## Given data:
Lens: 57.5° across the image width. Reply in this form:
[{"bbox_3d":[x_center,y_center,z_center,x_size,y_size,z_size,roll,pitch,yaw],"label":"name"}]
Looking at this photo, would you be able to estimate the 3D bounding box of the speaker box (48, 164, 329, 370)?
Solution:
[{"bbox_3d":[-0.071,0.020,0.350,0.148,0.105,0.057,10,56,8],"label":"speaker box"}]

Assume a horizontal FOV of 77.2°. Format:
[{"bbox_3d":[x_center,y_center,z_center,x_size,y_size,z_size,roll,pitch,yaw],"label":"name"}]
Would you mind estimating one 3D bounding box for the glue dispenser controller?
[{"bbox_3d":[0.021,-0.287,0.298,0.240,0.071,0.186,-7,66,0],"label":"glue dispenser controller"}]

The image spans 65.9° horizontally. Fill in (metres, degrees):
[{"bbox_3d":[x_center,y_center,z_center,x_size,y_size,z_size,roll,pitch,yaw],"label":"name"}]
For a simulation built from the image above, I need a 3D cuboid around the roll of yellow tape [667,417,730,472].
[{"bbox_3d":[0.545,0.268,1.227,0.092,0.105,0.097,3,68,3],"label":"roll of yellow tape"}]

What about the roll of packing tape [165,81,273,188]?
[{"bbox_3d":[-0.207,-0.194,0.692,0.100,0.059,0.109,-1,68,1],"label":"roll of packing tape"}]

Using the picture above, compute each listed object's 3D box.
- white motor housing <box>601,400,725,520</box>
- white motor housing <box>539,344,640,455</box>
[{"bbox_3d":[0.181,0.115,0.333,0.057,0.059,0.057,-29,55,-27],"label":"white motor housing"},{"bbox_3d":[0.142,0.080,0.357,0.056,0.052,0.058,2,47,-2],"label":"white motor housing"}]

--

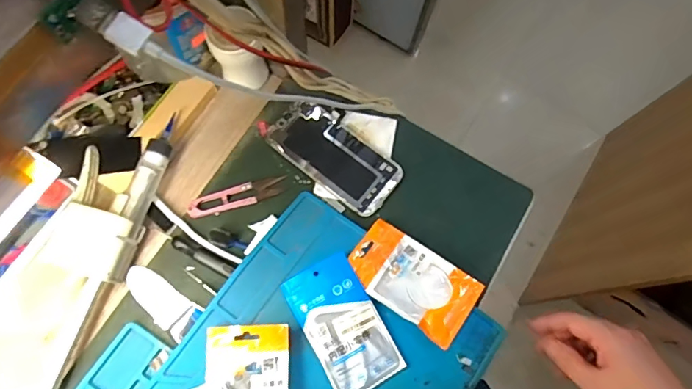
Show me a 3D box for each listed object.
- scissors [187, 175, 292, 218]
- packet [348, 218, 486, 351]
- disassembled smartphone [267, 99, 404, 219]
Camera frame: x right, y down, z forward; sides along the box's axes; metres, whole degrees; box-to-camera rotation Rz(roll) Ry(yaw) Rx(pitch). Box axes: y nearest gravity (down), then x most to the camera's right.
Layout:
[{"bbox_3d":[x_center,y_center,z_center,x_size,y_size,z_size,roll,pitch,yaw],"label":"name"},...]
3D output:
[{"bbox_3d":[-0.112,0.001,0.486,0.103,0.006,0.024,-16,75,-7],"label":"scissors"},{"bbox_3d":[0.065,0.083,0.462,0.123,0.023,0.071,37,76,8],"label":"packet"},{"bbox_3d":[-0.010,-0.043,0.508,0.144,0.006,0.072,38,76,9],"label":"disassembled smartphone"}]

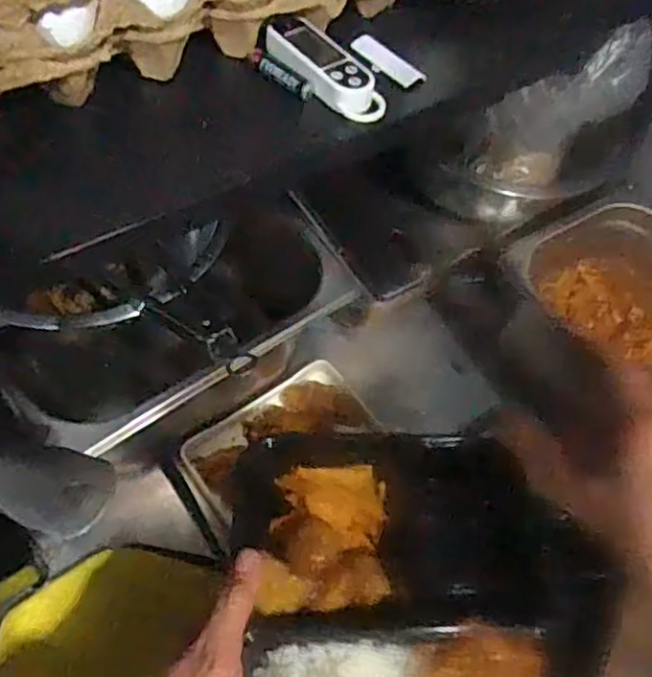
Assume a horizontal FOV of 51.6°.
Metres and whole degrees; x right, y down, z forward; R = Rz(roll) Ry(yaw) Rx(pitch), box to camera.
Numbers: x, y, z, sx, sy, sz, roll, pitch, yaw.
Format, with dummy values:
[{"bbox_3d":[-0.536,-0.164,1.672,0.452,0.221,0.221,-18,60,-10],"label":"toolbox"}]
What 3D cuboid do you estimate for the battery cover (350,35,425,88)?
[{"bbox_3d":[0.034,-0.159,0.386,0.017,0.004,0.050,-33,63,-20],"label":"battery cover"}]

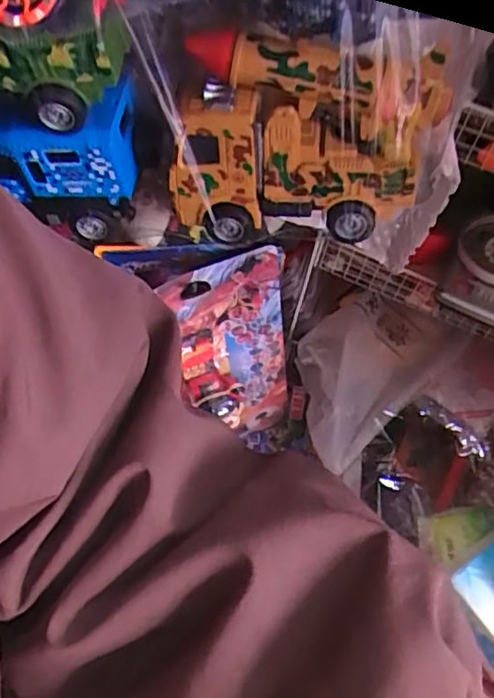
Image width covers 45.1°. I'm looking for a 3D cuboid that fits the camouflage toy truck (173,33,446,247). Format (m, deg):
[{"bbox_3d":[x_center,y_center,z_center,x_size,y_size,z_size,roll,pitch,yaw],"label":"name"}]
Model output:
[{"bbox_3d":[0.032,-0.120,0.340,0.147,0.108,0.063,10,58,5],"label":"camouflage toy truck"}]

==

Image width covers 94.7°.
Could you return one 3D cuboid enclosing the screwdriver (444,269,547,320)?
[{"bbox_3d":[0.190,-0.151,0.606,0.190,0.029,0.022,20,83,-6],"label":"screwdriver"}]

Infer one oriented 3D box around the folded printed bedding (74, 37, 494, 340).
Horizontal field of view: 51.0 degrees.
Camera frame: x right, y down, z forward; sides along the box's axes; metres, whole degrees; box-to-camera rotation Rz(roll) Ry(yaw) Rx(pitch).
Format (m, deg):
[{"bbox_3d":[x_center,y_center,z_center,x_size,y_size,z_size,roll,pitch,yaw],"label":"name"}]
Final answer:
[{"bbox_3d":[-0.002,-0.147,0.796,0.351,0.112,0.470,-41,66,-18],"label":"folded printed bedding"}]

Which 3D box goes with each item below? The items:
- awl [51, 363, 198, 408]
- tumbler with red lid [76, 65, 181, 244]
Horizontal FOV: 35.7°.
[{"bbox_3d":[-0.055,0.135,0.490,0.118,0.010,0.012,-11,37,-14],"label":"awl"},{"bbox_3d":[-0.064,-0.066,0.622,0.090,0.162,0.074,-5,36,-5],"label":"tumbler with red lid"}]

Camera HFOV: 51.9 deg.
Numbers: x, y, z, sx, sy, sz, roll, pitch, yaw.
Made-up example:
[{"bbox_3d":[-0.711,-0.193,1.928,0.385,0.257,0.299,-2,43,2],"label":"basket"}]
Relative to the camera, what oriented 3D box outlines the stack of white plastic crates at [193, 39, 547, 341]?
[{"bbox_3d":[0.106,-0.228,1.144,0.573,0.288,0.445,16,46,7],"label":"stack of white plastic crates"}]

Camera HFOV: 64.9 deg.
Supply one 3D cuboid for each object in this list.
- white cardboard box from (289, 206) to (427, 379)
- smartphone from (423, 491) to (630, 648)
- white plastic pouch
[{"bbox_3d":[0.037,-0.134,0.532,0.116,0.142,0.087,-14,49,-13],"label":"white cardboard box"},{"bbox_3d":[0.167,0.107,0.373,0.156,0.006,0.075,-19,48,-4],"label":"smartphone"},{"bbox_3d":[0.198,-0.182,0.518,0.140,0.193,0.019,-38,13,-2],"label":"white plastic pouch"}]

## Task details:
Reproduce verbatim the lines above, from the line with "Lens: 57.5° across" through the line with "- white motor housing <box>601,400,725,520</box>".

## Result for this task:
Lens: 57.5° across the image width. Reply in this form:
[{"bbox_3d":[x_center,y_center,z_center,x_size,y_size,z_size,roll,pitch,yaw],"label":"name"}]
Looking at this photo, would you be able to estimate the 3D bounding box of the speaker box (48, 164, 329, 370)?
Solution:
[{"bbox_3d":[-0.071,0.020,0.350,0.148,0.105,0.057,10,56,8],"label":"speaker box"}]

Assume a horizontal FOV of 77.2°. Format:
[{"bbox_3d":[x_center,y_center,z_center,x_size,y_size,z_size,roll,pitch,yaw],"label":"name"}]
Would you mind estimating one 3D bounding box for the glue dispenser controller?
[{"bbox_3d":[0.021,-0.287,0.298,0.240,0.071,0.186,-7,66,0],"label":"glue dispenser controller"}]

The image spans 65.9° horizontally. Fill in (metres, degrees):
[{"bbox_3d":[x_center,y_center,z_center,x_size,y_size,z_size,roll,pitch,yaw],"label":"name"}]
For a simulation built from the image above, I need a 3D cuboid around the roll of yellow tape [667,417,730,472].
[{"bbox_3d":[0.545,0.268,1.227,0.092,0.105,0.097,3,68,3],"label":"roll of yellow tape"}]

What about the roll of packing tape [165,81,273,188]?
[{"bbox_3d":[-0.207,-0.194,0.692,0.100,0.059,0.109,-1,68,1],"label":"roll of packing tape"}]

Using the picture above, compute each listed object's 3D box.
- white motor housing <box>601,400,725,520</box>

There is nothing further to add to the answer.